2: Downloading data for the pangenome

Goal:
  • Acquire genome and structural annotation data

To download corresponding raw-data for each of the above-linked packages, follow the first steps of the instructions laid out in the README file. This command looks looks like this:

$ ./<target-dataset>_download.sh

Make sure the gunzip command is available on your system.

3: Preprocessing the data for PanTools

Goal:
  • Filtering the minimum sequence size of genomes in the FASTA file

  • Filtering the minimum ORF size of CDS features in the annotation

  • Extract protein-sequences by matching CDS features to genomic sequences

  • Create functional annotations for extracted protein sequences (Optional)

  • Generate statistics for raw and filtered data

This requires the following three steps:

Step 1: Clone the PanUtils data filtering pipeline

The data filtering pipeline filters out small sequences, matches FASTA with GFF contents and removes CDS features with ORF below cutoff value. Also extracts protein sequences and creates functional annotations from them.

$ git clone https://github.com/PanUtils/pantools-qc-pipeline.git

Step 2: Activate or create Snakemake

Activate or create a snakemake environment (works in python versions <= 3.11).

$ mamba create -c conda-forge -c bioconda -n snakemake snakemake=8

Note

If you are using an ARM-based machine (such as an M4-based Mac), make sure to make the new environment compatible with Intel-based packages. Many dependencies in conda are not yet compatible with ARM systems. Consider for example installing Rosetta 2.

$ softwareupdate --install-rosetta

Please use this command to set up your environment:

$ CONDA_SUBDIR=osx-64 mamba create -c conda-forge -c bioconda -n snakemake snakemake=8

This command ensures that packages are downloaded for an Intel architecture. Afterwards, restart your shell with the “Open using Rosetta”-setting enabled. For this, go to “Applications”/Utilities/Terminal” and click on “Get Info”. Select the option to start the terminal with Rosetta!

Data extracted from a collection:
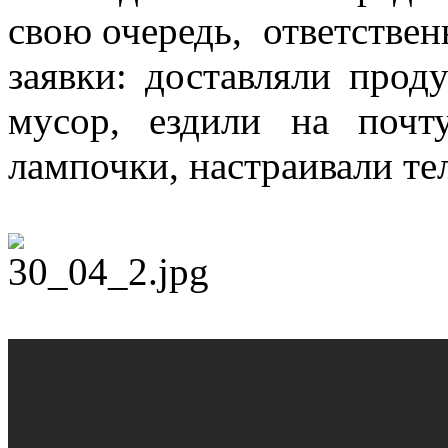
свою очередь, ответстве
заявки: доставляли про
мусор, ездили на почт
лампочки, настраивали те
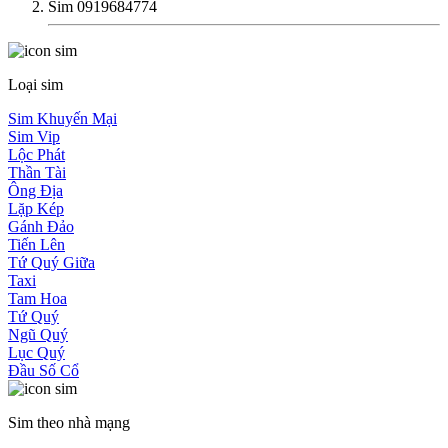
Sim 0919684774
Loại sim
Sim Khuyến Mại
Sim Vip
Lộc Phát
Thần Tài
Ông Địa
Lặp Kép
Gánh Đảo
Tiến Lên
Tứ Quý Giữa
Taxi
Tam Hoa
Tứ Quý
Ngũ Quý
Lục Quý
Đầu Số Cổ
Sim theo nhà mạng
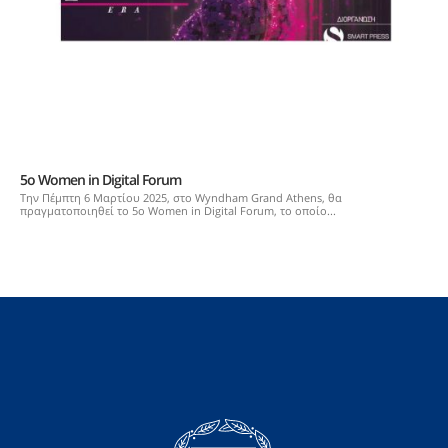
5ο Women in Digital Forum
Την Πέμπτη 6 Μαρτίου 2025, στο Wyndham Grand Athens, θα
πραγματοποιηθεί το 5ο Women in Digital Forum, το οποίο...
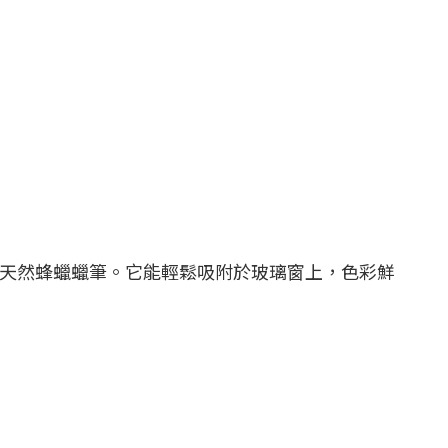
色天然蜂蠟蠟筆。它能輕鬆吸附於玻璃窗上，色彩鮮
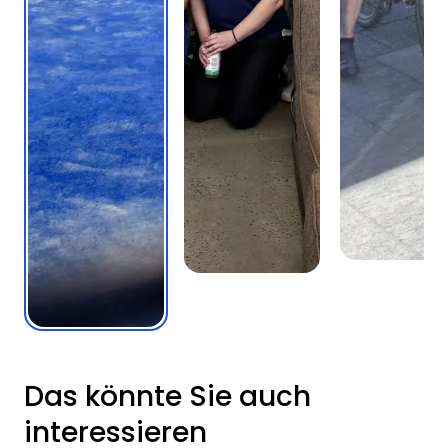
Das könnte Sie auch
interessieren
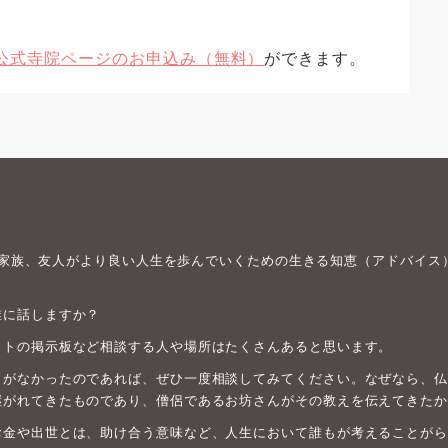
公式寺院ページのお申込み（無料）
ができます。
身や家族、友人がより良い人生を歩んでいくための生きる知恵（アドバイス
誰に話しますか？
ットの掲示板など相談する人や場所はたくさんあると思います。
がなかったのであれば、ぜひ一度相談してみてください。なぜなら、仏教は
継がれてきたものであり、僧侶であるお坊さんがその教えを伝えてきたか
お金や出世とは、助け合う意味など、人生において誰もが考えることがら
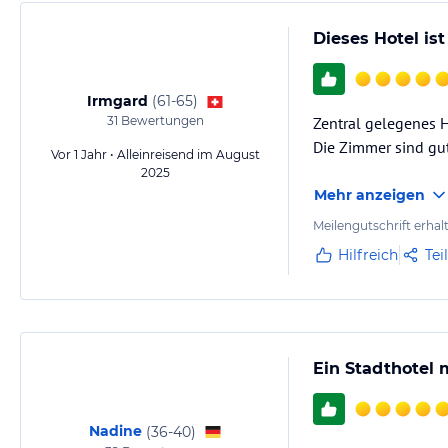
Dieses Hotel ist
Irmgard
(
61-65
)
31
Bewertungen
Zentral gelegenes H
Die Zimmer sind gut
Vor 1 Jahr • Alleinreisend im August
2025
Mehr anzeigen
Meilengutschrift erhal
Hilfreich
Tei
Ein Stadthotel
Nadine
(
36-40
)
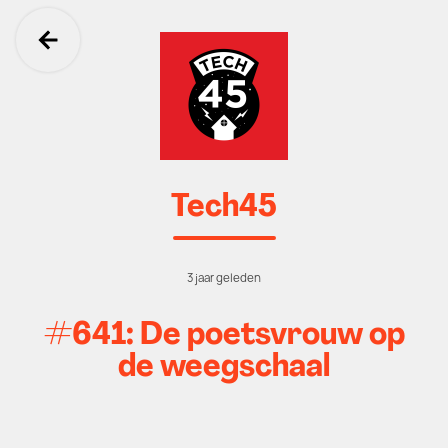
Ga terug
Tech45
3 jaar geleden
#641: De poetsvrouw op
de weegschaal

--

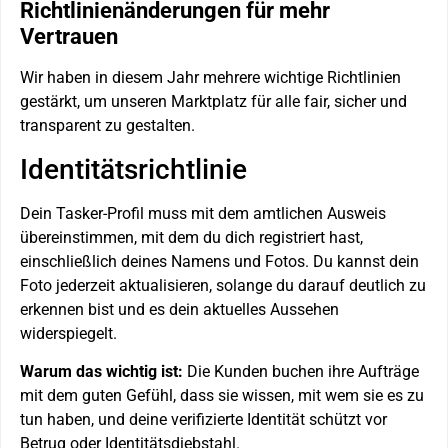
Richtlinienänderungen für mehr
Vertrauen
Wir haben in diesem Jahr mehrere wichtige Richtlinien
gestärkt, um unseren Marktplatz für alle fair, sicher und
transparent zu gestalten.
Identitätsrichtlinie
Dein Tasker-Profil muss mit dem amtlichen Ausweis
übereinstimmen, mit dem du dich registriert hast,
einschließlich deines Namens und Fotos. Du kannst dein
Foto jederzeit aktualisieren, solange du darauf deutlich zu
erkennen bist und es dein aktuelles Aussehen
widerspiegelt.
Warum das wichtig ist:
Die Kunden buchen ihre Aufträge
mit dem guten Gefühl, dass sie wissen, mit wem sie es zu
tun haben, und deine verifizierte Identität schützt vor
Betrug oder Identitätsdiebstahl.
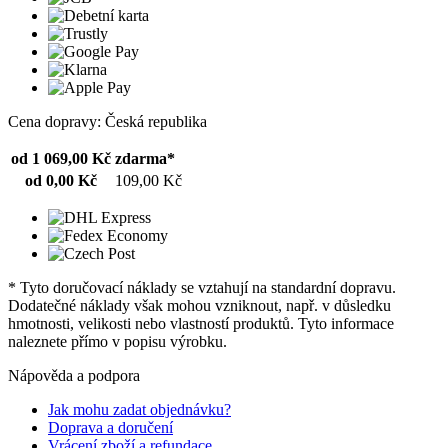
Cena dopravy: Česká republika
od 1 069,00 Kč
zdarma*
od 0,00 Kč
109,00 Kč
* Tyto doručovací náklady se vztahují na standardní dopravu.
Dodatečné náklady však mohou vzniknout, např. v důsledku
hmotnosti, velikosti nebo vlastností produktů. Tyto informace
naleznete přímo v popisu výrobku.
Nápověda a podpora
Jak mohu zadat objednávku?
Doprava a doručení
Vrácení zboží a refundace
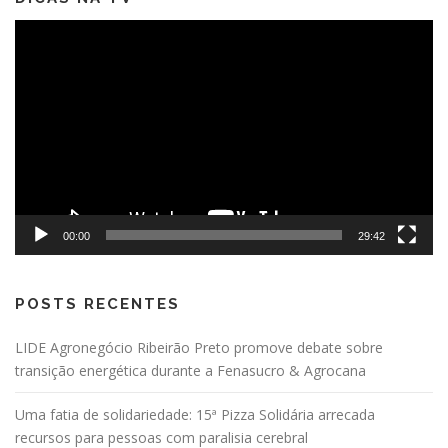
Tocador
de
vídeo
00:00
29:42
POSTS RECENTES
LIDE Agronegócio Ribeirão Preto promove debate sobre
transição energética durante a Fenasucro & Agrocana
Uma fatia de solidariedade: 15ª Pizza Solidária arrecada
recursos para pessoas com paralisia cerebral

==

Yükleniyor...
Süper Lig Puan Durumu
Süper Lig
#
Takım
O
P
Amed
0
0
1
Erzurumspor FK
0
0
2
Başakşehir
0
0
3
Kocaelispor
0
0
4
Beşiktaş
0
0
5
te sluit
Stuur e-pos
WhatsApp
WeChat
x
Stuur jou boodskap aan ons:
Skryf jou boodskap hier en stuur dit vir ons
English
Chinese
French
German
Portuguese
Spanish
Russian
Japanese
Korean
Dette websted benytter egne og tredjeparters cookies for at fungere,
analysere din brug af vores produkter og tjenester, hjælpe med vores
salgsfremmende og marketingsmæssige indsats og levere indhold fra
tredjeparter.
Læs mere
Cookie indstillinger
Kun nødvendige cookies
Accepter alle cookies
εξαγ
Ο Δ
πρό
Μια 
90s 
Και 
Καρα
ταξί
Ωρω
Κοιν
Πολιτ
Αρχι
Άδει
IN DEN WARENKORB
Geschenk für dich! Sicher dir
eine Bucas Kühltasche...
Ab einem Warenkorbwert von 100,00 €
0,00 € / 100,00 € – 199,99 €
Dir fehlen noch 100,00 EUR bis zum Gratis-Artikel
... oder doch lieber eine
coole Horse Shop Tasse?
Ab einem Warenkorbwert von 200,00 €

| Directions |
(1) Can you print the part of the PanTools data-preparation excerpt starting at "If you are using" and ending at "terminal with Rosetta!"?
(2) What comes next in the PanTools data-preparation excerpt? Give what follows from the point where it stops.

| Results in order |
(1)
If you are using an ARM-based machine (such as an M4-based Mac), make sure to make the new environment compatible with Intel-based packages. Many dependencies in conda are not yet compatible with ARM systems. Consider for example installing Rosetta 2.

$ softwareupdate --install-rosetta

Please use this command to set up your environment:

$ CONDA_SUBDIR=osx-64 mamba create -c conda-forge -c bioconda -n snakemake snakemake=8

This command ensures that packages are downloaded for an Intel architecture. Afterwards, restart your shell with the “Open using Rosetta”-setting enabled. For this, go to “Applications”/Utilities/Terminal” and click on “Get Info”. Select the option to start the terminal with Rosetta!

(2)
Step 3: Filter raw data and create functional annotations for protein sequences

Filter the raw data and create protein sequences:

$ snakemake --use-conda --snakefile pantools-qc-pipeline/workflow/Snakefile --configfile config/<target-dataset>_qc.yaml --cores <threads>

4: Running all pangenome analyses using PanTools

Goal:
  • Build the pangenome

  • Add structural annotations, functional annotations and phenotypes

  • Add VCF information or phasing information if available

  • Create homology groups

  • Run the necessary analysis steps (gene classification, k-mer classification, multiple sequence alignment, group info) in order to create a PanVA instance

Step 1: Clone the PanTools pipeline v4

The PanTools pipeline contains all PanTools functions. We will use it here to create a pangenome and run all steps discussed above.

$ git clone https://github.com/PanUtils/pantools-pipeline-v4.git

Step 2: Run PanTools to for PanVA-specific analyses

The snakemake rule panva takes care of creating a pangenome and running all necessary functions to create a PanVA instance. Those are started with the same command, outlined below.

$ snakemake panva --use-conda --snakefile pantools-pipeline-v4/workflow/Snakefile --configfile config/<target-dataset>_pantools.yaml --cores <threads>

This will create a pangenome database from which PanVA files can be generated.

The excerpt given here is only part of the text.